Private equity firm Carlyle Group LP has raised over $3 billion in commitments for a new PE fund that will have a lifespan of up to 20 years, or twice the usual PE fund life cycle, Bloomberg reported citing people familiar with the matter it didn’t name.
This would provide it flexibility to stay invested far longer than the typical three to seven years from a fund that has a lifespan of 10 years. To be sure, in rare cases PE funds tend to roll over old investments from one fund to another if they intend to hold on it for better returns.
The new fund vehicle would allow Carlyle to try and do what other long-term investors like Warren Buffett’s Berkshire Hathaway, which doesn’t have a fixed fund structure with a conventional lifespan. Carlyle would not be able to truly replicate that strategy as unlike its own new fund, Berkshire Hathaway invests out of its balance sheet and can remain invested in perpetuity.

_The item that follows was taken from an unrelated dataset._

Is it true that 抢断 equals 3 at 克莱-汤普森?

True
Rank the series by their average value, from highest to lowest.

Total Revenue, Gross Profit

Carlyle’s new fund will pick up minority and majority equity interest in companies in the US as well as internationally. With co-investors, it will be able to lead equity investments of $1 billion or more.

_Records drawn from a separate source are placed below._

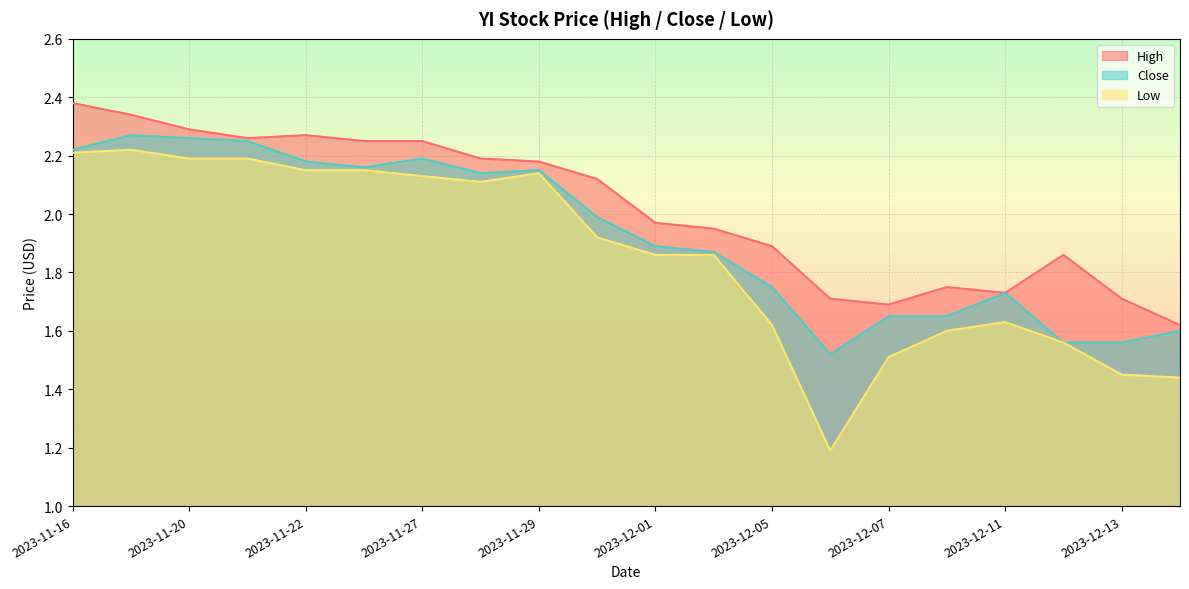

What is the value of the Close point at the 10th from the left?

2.0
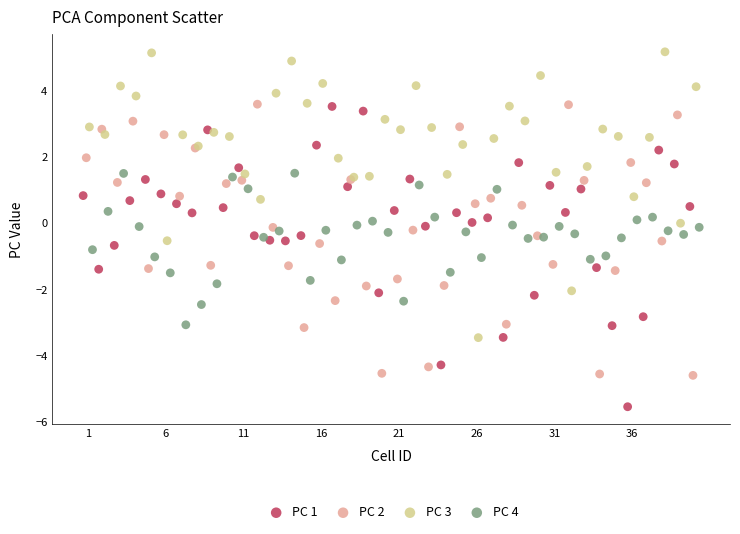

Which series reaches the maximum Y coordinate?

PC 3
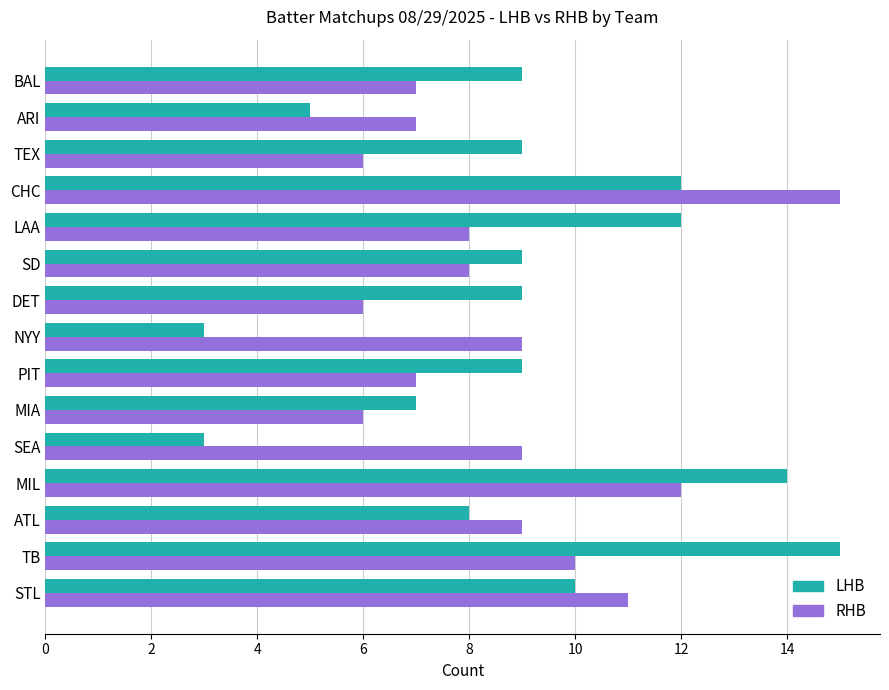

What is the difference between the second highest and second lowest values in the RHB series?

6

Carlyle has also built a 14-member investment team for the fund, Tyler Zachem, who joined the firm last year to co-head the group with Carlyle veteran Eliot Merrill, said in the report.

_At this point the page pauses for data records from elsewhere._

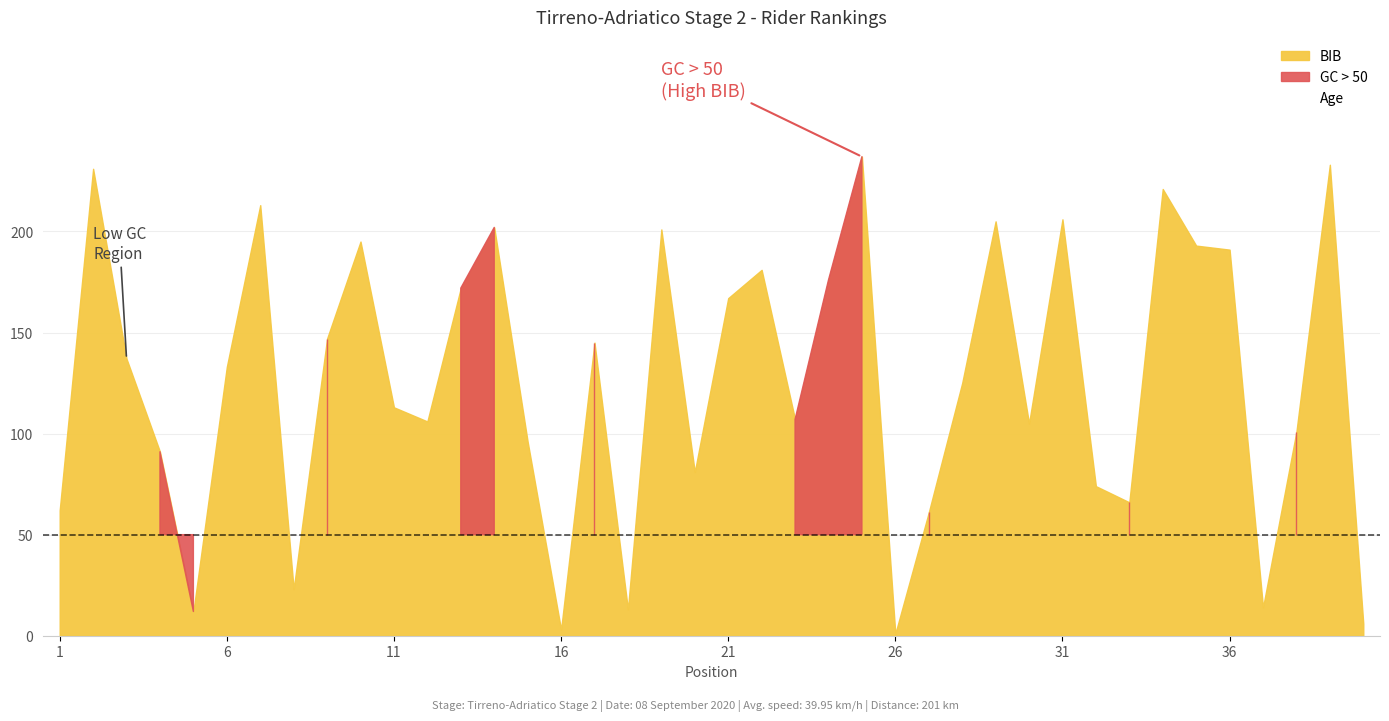

Reading left to right, transcribe all the data shown in this chart.

Rank: 1	2	3	4	5	6	7	8	9	10	11	12	13	14	15	16	17	18	19	20	21	22	23	24	25	26	27	28	29	30	31	32	33	34	35	36	37	38	39	40
GC: 1	2	4	83	80	9	10	18	86	34	12	3	82	95	15	13	76	11	8	14	17	22	61	65	92	30	51	16	44	31	23	32	87	45	21	19	46	72	47	20
Age: 26	26	26	25	27	31	26	27	21	28	22	27	29	22	27	30	34	26	29	25	30	34	33	38	37	33	30	25	29	26	25	28	30	35	32	23	30	33	33	26
BIB: 62	231	137	91	12	133	213	23	147	195	113	106	172	202	96	3	145	13	201	81	167	181	107	176	237	1	61	125	205	105	206	74	66	221	193	191	14	101	233	6
ProfileScore: 17	17	17	17	17	17	17	17	17	17	17	17	17	17	17	17	17	17	17	17	17	17	17	17	17	17	17	17	17	17	17	17	17	17	17	17	17	17	17	17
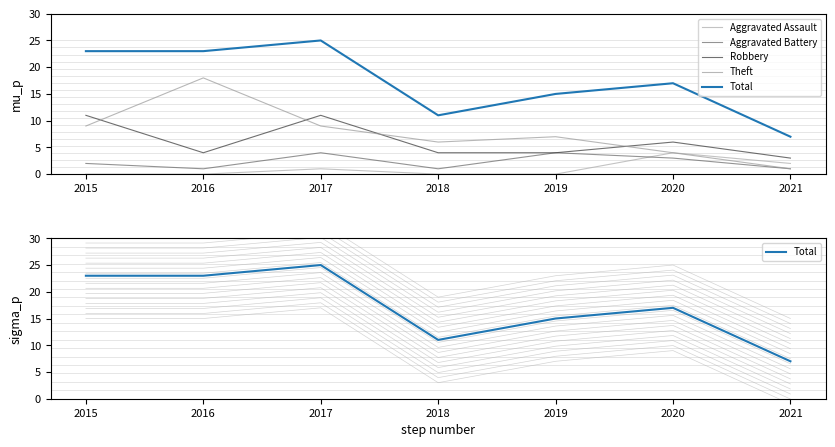

Read the Theft value at 2019.

7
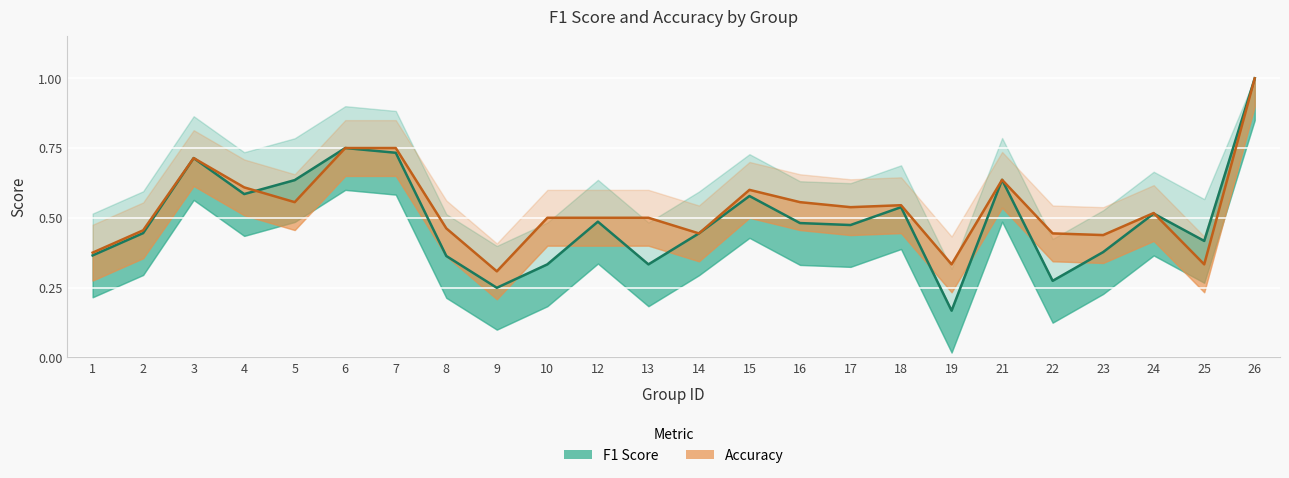

The accuracy series shows 0.5 at 12. True or false?

True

“There are businesses that need capital longer, to build themselves over an extended period, and family-owned companies that don’t want to go public in years three to five,” Merrill had told Bloomberg in a separate interaction.
However, neither of the two confirmed the amount raised by the new investment vehicle.
It couldn’t be immediately ascertained whether the firm will also invest in companies based out of Asia and, in particular, India from this new fund. An emailed query to the company’s spokesperson seeking further information didn’t elicit any response immediately.
Carlyle currently invests in India from its Asian fund.
The new fund, named Carlyle Global Partners LP, has already invested nearly $500 million in two unnamed companies in aerospace and media and communications sectors, Zachem told Bloomberg.
The fund will charge a lower incentive fee, or ‘carry’, than the 20 per cent standard levied by the PE firm’s main buyout fund.
With $188 billion assets under management, Carlyle Group is the second-largest global alternative asset manager behind Blackstone as of September 30, 2015. It employs more than 1,700 people in 35 offices across six continents.
The firm has been actively investing in India. Its recent investments include diagnostics chain Metropolis, Edelweiss Financial Services Ltd, Allsec Technologies Ltd, Global Health Pvt Ltd, Newgen Knowledge Works Pvt Ltd, PNB Housing Finance Ltd and South Indian Bank.
The firm’s Asia Buyout fund made a blockbuster exit from Housing Development Finance Corporation with two times returns at $840 million in 2012.
In 2015, Carlyle made three profitable exits from its Indian portfolio by selling its stake in financial services firm IIFL Holdings Ltd, Claris Lifesciences and Elitecore Technologies.
Last month, it promoted Neeraj Bharadwaj, a managing director at its Mumbai office, as partner at the firm.